9 thoughts on “The long now library?

  1. What if there are no physical books around, and the electronic cloud disappears? What I propose is a massive Rosetta Stone project to make copies of books in hyper-durable materials, translated into hundreds of languages, and deposited in safe caches all across the world.

    Amen.

  2. Razib: I think they are working on it already:

    The Long Now Foundation was established in 01996* to develop the Clock and Library projects, as well as to become the seed of a very long-term cultural institution. The Long Now Foundation hopes to provide a counterpoint to today’s accelerating culture and help make long-term thinking more common. We hope to foster responsibility in the framework of the next 10,000 years.

    http://longnow.org/about/

    The Rosetta Disk is the physical companion of the Rosetta Digital Language Archive, and a prototype of one facet of The Long Now Foundation’s 10,000-Year Library. The Rosetta Disk is intended to be a durable archive of human languages, as well as an aesthetic object that suggests a journey of the imagination across culture and history. …

    The Disk surface shown here, meant to be a guide to the contents, is etched with a central image of the earth and a message written in eight major world languages: “Languages of the World: This is an archive of over 1,500 human languages assembled in the year 02008 C.E. Magnify 1,000 times to find over 13,000 pages of language documentation.” The text begins at eye-readable scale and spirals down to nano-scale. This tapered ring of languages is intended to maximize the number of people that will be able to read something immediately upon picking up the Disk, as well as implying the directions for using it—‘get a magnifier and there is more.’

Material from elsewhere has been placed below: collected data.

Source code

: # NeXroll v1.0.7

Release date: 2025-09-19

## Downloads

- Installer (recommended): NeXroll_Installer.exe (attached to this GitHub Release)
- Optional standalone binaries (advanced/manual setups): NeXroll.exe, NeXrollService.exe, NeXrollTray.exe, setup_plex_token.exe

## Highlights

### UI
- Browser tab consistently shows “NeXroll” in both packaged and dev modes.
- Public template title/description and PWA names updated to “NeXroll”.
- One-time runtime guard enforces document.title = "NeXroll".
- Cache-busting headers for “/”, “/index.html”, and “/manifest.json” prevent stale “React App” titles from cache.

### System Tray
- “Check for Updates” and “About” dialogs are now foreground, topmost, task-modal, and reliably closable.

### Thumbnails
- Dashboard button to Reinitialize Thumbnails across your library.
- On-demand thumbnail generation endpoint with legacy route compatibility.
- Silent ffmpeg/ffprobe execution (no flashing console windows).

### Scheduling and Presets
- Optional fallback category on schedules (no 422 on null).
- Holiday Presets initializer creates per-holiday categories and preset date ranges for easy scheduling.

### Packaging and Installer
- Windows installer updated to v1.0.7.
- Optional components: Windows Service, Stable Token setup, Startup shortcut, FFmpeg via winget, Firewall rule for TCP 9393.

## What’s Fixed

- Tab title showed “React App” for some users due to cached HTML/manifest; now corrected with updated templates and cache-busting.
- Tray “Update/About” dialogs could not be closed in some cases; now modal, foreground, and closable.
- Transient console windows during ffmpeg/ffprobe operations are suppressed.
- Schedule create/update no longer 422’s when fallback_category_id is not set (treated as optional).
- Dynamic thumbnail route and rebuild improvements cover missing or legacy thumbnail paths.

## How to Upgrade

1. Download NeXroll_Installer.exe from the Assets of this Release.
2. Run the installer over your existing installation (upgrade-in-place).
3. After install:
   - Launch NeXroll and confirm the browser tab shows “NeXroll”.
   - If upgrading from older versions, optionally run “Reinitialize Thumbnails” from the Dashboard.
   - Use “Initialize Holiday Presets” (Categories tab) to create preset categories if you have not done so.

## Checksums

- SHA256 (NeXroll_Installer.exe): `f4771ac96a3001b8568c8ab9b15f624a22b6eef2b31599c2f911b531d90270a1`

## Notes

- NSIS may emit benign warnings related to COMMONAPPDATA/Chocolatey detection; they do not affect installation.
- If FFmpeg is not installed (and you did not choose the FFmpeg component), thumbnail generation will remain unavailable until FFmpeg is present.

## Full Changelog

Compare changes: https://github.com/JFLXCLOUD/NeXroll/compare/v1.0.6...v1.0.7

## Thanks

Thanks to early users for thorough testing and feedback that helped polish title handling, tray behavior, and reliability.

    On the reverse side of the disk from the globe graphic are over 13,000 microetched pages of language documentation. Since each page is a physical rather than digital image, there is no platform or format dependency. Reading the Disk requires only optical magnification. Each page is .019 inches, or half a millimeter, across. This is about equal in width to 5 human hairs, and can be read with a 650X microscope (individual pages are clearly visible with 100X magnification).

    The 13,000 pages in the collection contain documentation on over 1500 languages gathered from archives around the world. …

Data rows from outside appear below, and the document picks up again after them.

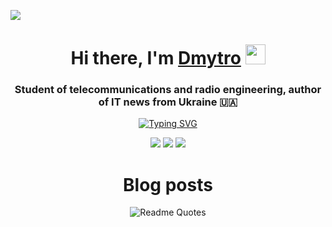 ![](https://komarev.com/ghpvc/?username=Jurdio&color=yellowgreen)
<div align="center">
  
<h1>Hi there, I'm <a href="https://www.linkedin.com/in/dmytro-kupets/" target="_blank">Dmytro</a> 
    <img src="https://github.com/blackcater/blackcater/raw/main/images/Hi.gif" height="32" alt=""></h1>
<h3>Student of telecommunications and radio engineering, author of IT news from Ukraine 🇺🇦</h3>

<a href="https://git.io/typing-svg"><img src="https://readme-typing-svg.demolab.com?font=Fira+Code&duration=4500&pause=500&center=true&vCenter=true&random=false&width=350&lines=Java+Developer;Software+Development+Engineer" alt="Typing SVG" /></a>

![](http://github-profile-summary-cards.vercel.app/api/cards/profile-details?username=Jurdio&theme=ayu_mirage)
![](http://github-profile-summary-cards.vercel.app/api/cards/repos-per-language?username=Jurdio&theme=ayu_mirage)
![](http://github-profile-summary-cards.vercel.app/api/cards/stats?username=Jurdio&theme=ayu_mirage)

# Blog posts
<!-- BLOG-POST-LIST:START -->
<!-- BLOG-POST-LIST:END -->
    
![Readme Quotes](https://quotes-github-readme.vercel.app/api?type=vertical&theme=nord&quote=One%20day%20or%20day%20one...%20Ahh..%20I`ll%20do%20it%20one%20day.%20Okay..%20that`s%20up%20to%20you...%20or%20day%20one)

</div>





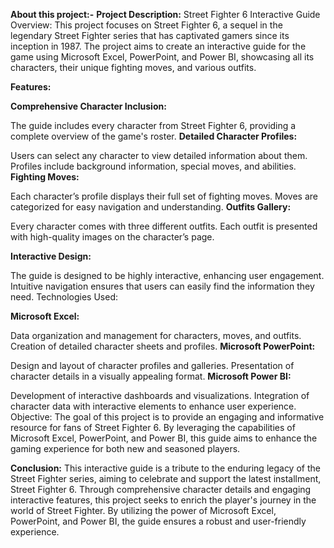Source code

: **About this project:-**
**Project Description:** Street Fighter 6 Interactive Guide
Overview: This project focuses on Street Fighter 6, a sequel in the legendary Street Fighter series that has captivated gamers since its inception in 1987. 
The project aims to create an interactive guide for the game using Microsoft Excel, PowerPoint, and Power BI, showcasing all its characters, their unique fighting moves, and various outfits.

**Features:**

**Comprehensive Character Inclusion:**

The guide includes every character from Street Fighter 6, providing a complete overview of the game's roster.
**Detailed Character Profiles:**

Users can select any character to view detailed information about them.
Profiles include background information, special moves, and abilities.
**Fighting Moves:**

Each character’s profile displays their full set of fighting moves.
Moves are categorized for easy navigation and understanding.
**Outfits Gallery:**

Every character comes with three different outfits.
Each outfit is presented with high-quality images on the character’s page.

**Interactive Design:**

The guide is designed to be highly interactive, enhancing user engagement.
Intuitive navigation ensures that users can easily find the information they need.
Technologies Used:

**Microsoft Excel:**

Data organization and management for characters, moves, and outfits.
Creation of detailed character sheets and profiles.
**Microsoft PowerPoint:**

Design and layout of character profiles and galleries.
Presentation of character details in a visually appealing format.
**Microsoft Power BI:**

Development of interactive dashboards and visualizations.
Integration of character data with interactive elements to enhance user experience.
Objective: The goal of this project is to provide an engaging and informative resource for fans of Street Fighter 6. By leveraging the capabilities of Microsoft Excel, 
PowerPoint, and Power BI, this guide aims to enhance the gaming experience for both new and seasoned players.

**Conclusion:** This interactive guide is a tribute to the enduring legacy of the Street Fighter series, aiming to celebrate and support the latest installment, Street Fighter 6. 
Through comprehensive character details and engaging interactive features, this project seeks to enrich the player's journey in the world of Street Fighter. By utilizing the power of Microsoft Excel, 
PowerPoint, and Power BI, the guide ensures a robust and user-friendly experience.

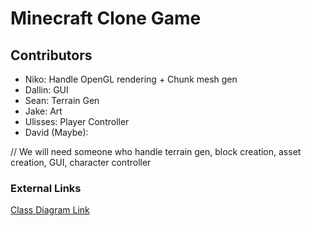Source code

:# Minecraft Clone Game
## Contributors
- Niko: Handle OpenGL rendering + Chunk mesh gen
- Dallin: GUI
- Sean: Terrain Gen
- Jake: Art
- Ulisses: Player Controller
- David (Maybe): 

// We will need someone who handle terrain gen, block creation, asset creation, GUI, character controller

### External Links
[Class Diagram Link](https://docs.google.com/drawings/d/1Rja5TI8MIqJgnk-PyeSCaD919eVHrKPN3KJQktHV5DI/edit?usp=sharing)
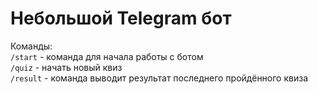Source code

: # Небольшой Telegram бот
Команды:  
`/start` - команда для начала работы с ботом  
`/quiz` - начать новый квиз  
`/result` - команда выводит результат последнего пройдённого квиза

    http://rosettaproject.org/disk/concept/bbb

  3. In assembling a library, selection of the works presents an interesting problem.

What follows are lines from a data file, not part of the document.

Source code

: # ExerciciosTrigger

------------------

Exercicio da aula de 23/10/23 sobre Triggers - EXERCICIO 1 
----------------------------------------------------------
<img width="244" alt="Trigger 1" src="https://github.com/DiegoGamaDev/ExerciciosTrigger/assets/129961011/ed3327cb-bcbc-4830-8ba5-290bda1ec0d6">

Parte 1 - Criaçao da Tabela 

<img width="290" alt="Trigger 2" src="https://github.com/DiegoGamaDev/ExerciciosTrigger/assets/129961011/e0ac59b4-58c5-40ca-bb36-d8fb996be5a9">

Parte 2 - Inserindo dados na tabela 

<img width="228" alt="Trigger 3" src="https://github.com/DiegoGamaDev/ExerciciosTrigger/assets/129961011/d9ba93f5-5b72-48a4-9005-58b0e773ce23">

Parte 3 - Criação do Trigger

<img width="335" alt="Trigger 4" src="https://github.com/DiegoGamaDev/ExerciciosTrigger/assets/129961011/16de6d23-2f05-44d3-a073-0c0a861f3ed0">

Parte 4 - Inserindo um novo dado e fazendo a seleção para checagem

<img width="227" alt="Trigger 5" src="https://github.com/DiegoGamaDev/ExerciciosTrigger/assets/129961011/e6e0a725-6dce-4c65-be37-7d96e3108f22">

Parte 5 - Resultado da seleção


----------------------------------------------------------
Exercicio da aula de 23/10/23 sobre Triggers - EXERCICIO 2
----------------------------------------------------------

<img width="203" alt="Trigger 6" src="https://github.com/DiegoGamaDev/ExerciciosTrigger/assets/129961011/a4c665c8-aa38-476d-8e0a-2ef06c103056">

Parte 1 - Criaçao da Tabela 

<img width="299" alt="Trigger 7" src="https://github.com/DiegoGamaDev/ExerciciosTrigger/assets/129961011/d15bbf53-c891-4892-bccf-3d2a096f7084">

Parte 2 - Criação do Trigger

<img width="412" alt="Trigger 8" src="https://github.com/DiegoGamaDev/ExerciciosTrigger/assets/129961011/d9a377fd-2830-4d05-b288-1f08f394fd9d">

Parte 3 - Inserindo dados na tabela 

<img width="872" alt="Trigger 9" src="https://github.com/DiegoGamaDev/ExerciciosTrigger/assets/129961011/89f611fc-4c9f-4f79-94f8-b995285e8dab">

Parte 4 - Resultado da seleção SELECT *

    95% of everything that has ever been written is worthless dreck. As Gibbon wrote about the Library of Alexandria: “if the ponderous mass of Arian and Monophysite controversy were indeed consumed in [the fires that heated] the public baths, a philosopher may allow, with a smile, that it was ultimately devoted to the benefit of mankind.”

    https://oll.libertyfund.org/titles/gibbon-the-history-of-the-decline-and-fall-of-the-roman-empire-vol-9

    A distinction can be made between those works that are valuable in and of themselves, e.g. Shakespeare, Homer, Dante. And those that are about subjects that can be codified in textbooks. Subjects like mathematics, physics, and medicine are pretty much captured by modern advanced textbooks. You don’t have to go behind those books, to learn what is known about the subjects.

  4. i also think something like the bible might be useful because some memory of it will perhaps persist in future religions. in which case, might be easier to decrypt all the other books once it’s translated.

  5. maybe we should store stuff on the moon. don’t things basically last forever there? there is the problem of getting back there if there’s turmoil but at least it’d be *somewhere.*

  6. @Robert_Ford: The moon doesn’t have an atmosphere or a magnetic field, so its surface gets a lot of radiation from the sun. Inks and complex electronics don’t last long. Supposedly the flag we left behind is pretty much white by now. Over longer periods, alpha bombardment creates helium pockets and sputters away the surfaces of any material you could use. A cave on Earth would be better protected and much cheaper, allowing more redundancy.